I would think that the difference in fill light provided by blue sky vs. clouds would be minimal in relation to the strength of the direct sunlight in the sunlit areas of your scene. Negligible enough that your grey scales in direct sunlight would be, for all practical purposes, identical. It's only the shadows that would show a significant difference in your scene.
Originally Posted by David Lyga
Two different scenarios:
1: A subject in direct flat sunlight from a cloudless sky coming from behind the camera position with no shadows at all except maybe for limb effects.
2. A landscape with significant important shadows (hillsides, tree shadows, etc.) lit by direct sunlight from a cloudless sky.

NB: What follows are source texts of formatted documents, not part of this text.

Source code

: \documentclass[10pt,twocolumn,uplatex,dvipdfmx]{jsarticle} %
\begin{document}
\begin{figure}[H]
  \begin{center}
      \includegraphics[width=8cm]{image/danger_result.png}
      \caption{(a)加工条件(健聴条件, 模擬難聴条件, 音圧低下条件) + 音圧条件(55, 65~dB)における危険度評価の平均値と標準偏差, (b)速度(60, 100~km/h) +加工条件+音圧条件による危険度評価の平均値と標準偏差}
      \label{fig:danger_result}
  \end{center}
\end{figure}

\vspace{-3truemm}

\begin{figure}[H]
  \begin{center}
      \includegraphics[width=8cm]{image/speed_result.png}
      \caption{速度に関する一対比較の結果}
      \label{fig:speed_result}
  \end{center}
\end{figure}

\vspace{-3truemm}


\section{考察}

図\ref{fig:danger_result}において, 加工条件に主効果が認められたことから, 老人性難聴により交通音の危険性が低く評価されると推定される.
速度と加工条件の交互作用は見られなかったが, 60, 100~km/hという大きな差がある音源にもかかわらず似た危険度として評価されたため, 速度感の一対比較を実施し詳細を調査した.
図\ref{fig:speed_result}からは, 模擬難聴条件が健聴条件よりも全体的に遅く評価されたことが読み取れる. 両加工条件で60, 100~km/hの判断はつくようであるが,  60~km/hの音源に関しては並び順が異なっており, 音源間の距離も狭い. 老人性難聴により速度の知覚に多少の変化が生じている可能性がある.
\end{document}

Now, add clouds to the above. Scenario one will not change appreciably; the predominant light source is and remains the sun alone. The light added from the clouds is negligible. Scenario 2, however, is going to have more light in the shadows; perhaps significantly more if the blue sky is very dark, as it is at high altitudes, and if the clouds are positioned and illuminated so that they provide significant fill light to the shadows. And the color temperature of the light illuminating the shadows is going to be different as well, affecting possible filter choice. I can imagine up to a stop difference in the shadows in extreme cases.
(...and, BTW, you can develop roll film to N-1 if you like, or use a different contrast grade paper to achieve basically the same thing. That's not the issue here, and certainly has no bearing on a subject in flat sunlight.)